The redetermination process may be utilized for consideration of services performed outside of the reasonable and necessary requirements in this LCD.
HD at 3 times (3 X) per week is noted to be ‘conventional’ treatment. Conventional HD remains the most common treatment modality for end stage renal disease (ESRD) worldwide and is usually performed for 3 to 5 hours, 3 days per week. CMS established payment for hemodialysis based on conventional treatment.
Hence, Medicare reimburses HD treatments 3 times per week (13/14 sessions per month depending on length of month). In CMS-1651-F (November 4, 2016), CMS outlines the process for medical justification aspect of the overall requirements of being reasonable and necessary for additional treatment payments.
This LCD sets out medical conditions likely to meet medical justification for additional payments.
ESRD Facilities establish parameters for treatment of any given patient through a Patient Plan of Care (POC). It is defined in the Conditions of Coverage for ESRD Services 42 CFR 494.90. Among other items, the POC developed by the Interdisciplinary Team must provide the necessary care and services to manage the patient’s volume status; and achieve and sustain the prescribed dose of dialysis to meet a hemodialysis Kt/V of at least 1.2 and a peritoneal dialysis weekly Kt/V of at least 1.7 or meet an alternative equivalent professionally-accepted clinical practice standard for adequacy of dialysis.
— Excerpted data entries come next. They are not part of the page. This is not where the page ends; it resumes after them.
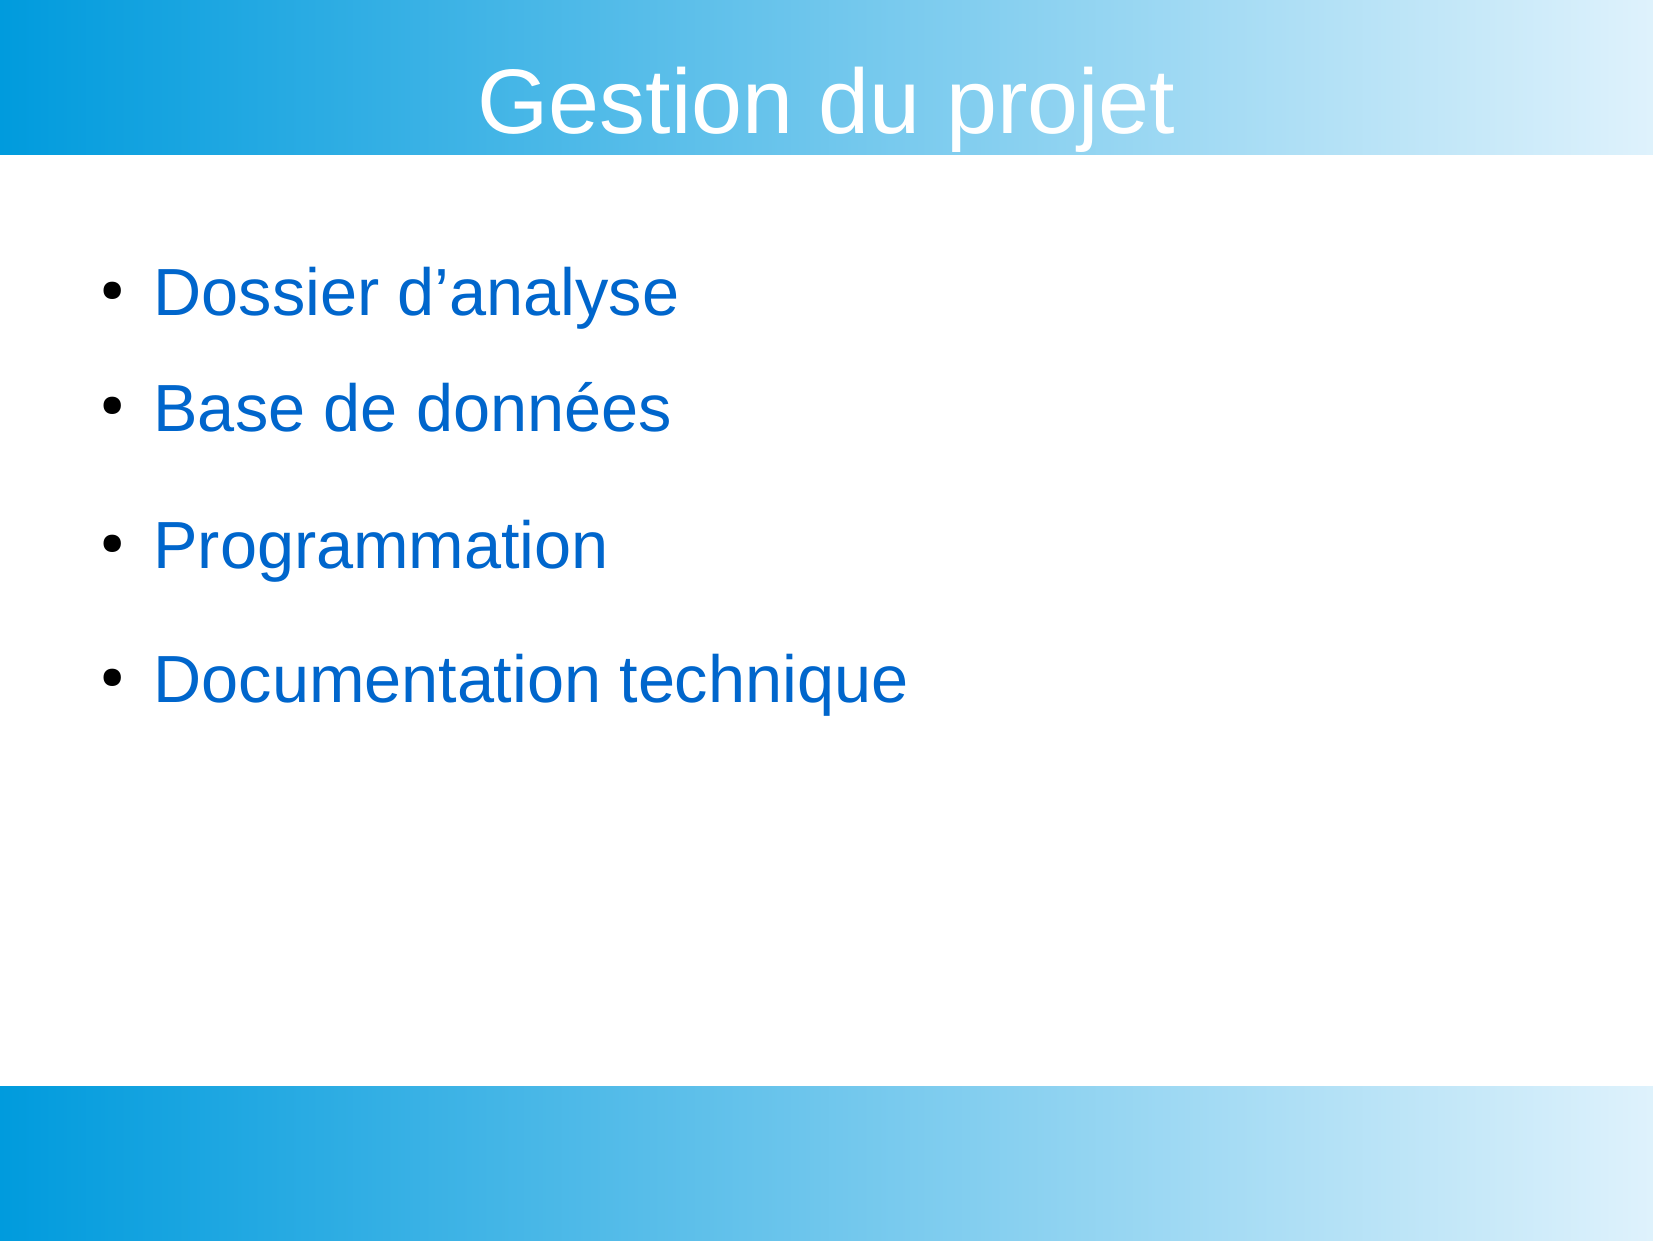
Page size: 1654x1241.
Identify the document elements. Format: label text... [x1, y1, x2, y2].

list Documentation technique [82, 642, 1571, 721]
list Dossier d’analyse [82, 254, 1571, 331]
list Programmation [82, 507, 1571, 587]
title Gestion du projet [82, 49, 1571, 155]
list Base de données [82, 370, 1571, 449]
The prescription for chronic hemodialysis therapies includes the type of dialysis access, the type and amount of anticoagulant to be employed, blood flow rates, dialysate flow rate, ultrafiltration rate, dialysate temperature, type of dialysate (acetate versus bicarbonate) and composition of the electrolytes in the dialysate, size of hemodialyzer (surface area) and composition of the dialyzer membrane (conventional versus high flux), duration and frequency of treatments, the type and frequency of measuring indices of clearance, and intradialytic medications to be administered.
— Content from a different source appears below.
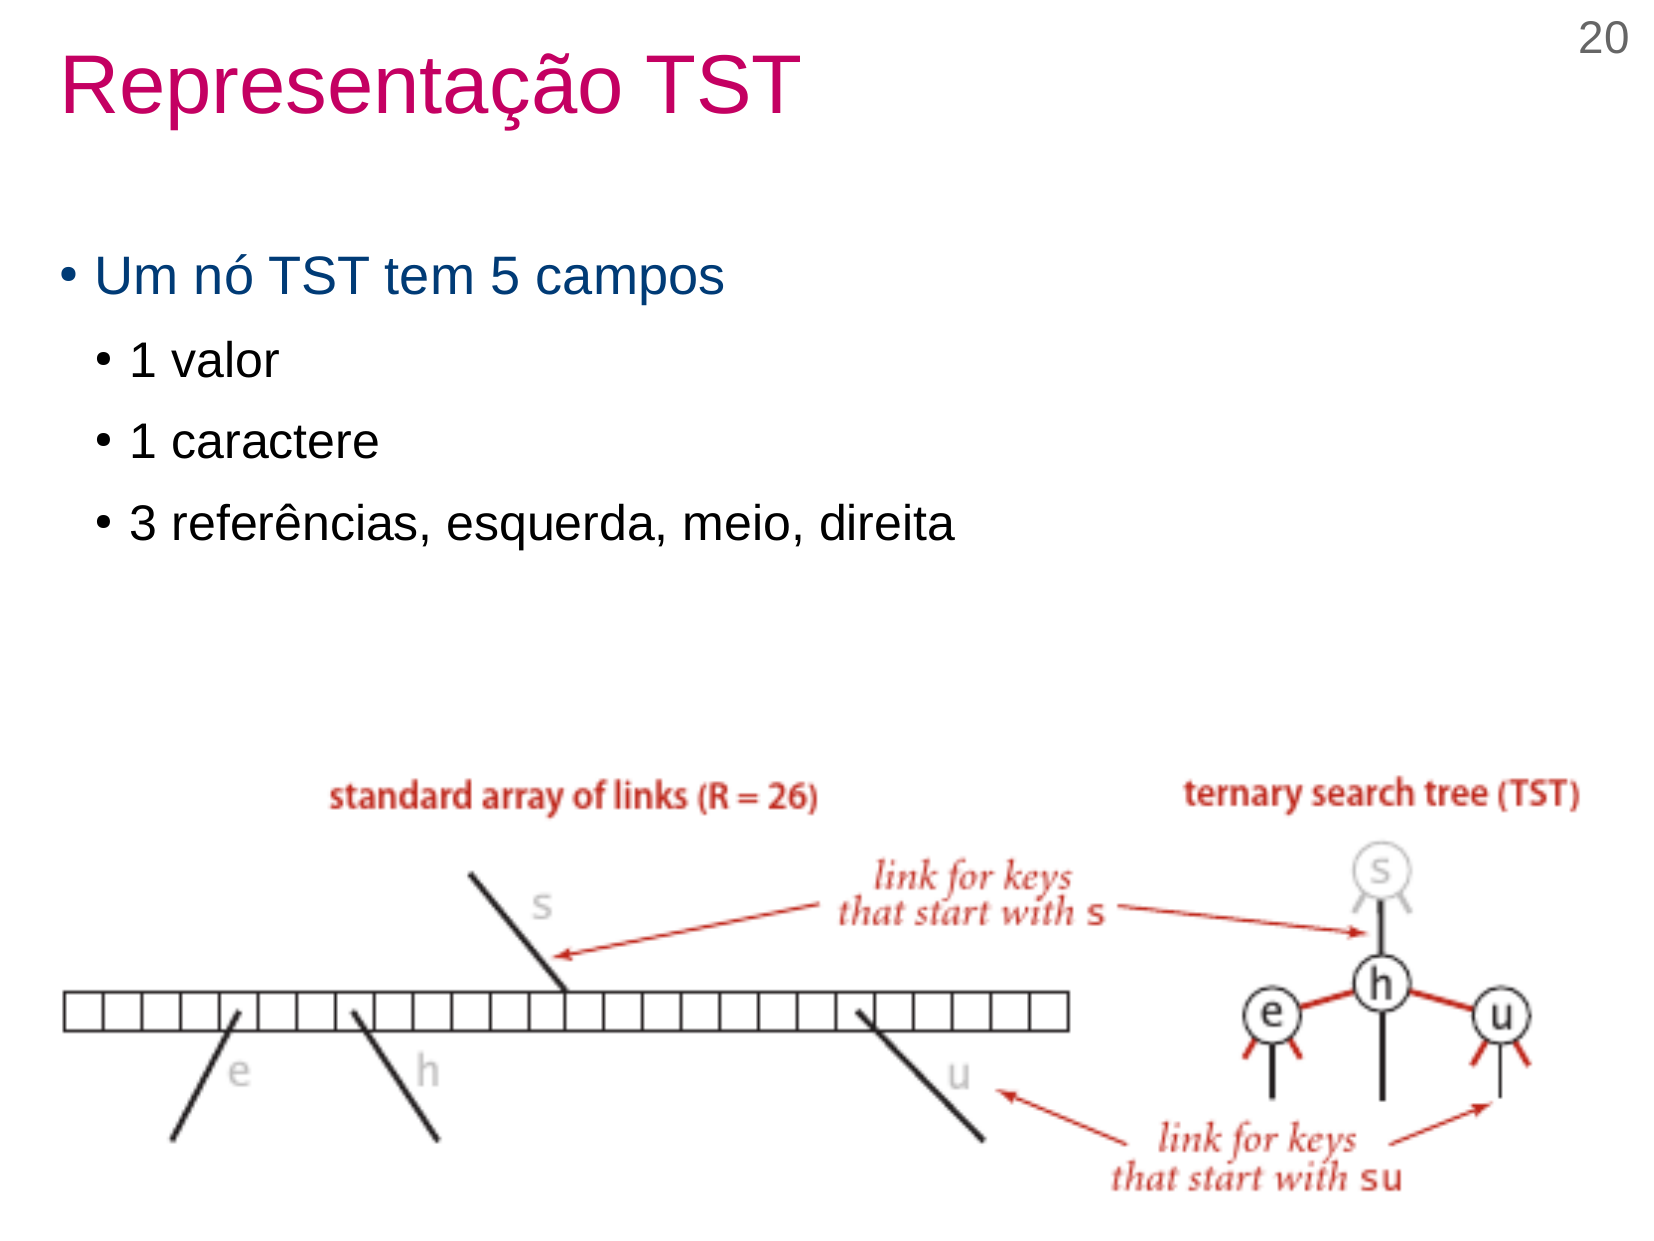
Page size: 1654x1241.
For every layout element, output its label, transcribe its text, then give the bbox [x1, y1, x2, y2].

title Representação TST [59, 29, 1595, 148]
list Um nó TST tem 5 campos 1 valor 1 caractere 3 referências, esquerda, meio, direita [59, 236, 1595, 762]
picture [55, 762, 1595, 1211]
Those treatment sessions furnished to the beneficiary are paid by Medicare as 3 X per week. If more than three sessions per week are furnished, such as 4-6 sessions per week, Medicare will pay the 3X per week amount unless there is a covered indication, appropriate use of the KX modifier occurs, and it is supported by medical documentation.Refer to Local Coverage Article A55672, Billing and Coding: Frequency of Hemodialysis for more information on appropriate use of the KX modifier.
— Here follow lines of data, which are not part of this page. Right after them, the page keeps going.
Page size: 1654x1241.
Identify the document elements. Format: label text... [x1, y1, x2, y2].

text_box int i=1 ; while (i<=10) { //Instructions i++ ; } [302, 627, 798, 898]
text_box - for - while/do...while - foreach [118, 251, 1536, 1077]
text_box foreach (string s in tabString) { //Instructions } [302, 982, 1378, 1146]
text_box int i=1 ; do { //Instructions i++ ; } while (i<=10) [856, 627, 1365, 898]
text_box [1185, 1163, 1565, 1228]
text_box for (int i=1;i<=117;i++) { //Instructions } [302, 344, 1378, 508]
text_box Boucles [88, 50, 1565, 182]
However, on occasion, acute, and occasionally chronic, conditions may require additional sessions during the month. These may be considered for additional payment. The associated Local Coverage Article A55672, Billing and Coding: Frequency of Hemodialysis, provides a list of diagnoses felt to be consistent with such clinical conditions that could establish reasonable and necessary requirements for payment. Use of these diagnoses should be verified in the medical records to support any payment made.
Clinical conditions not seen listed in this policy may still be appropriate to allow payment. However, these claims may require additional review through the appeals process.
Medicare will monitor the frequency of additional sessions which may trigger Medical Review.
The POC reassessment is noted in 42 CFR 494.80(d).
Please note the Plan of Care does not establish medical necessity by itself and will need to be supported by other medical documentation as outlined in the documentation requirements below.
Repeated need for additional dialysis sessions is expected to be addressed in the medical documentation and addressed in the subsequent POC, including attempts to correct any issues, (See medical documentation requirements below).
This LCD establishes documentation requirements as listed in the appropriate section below.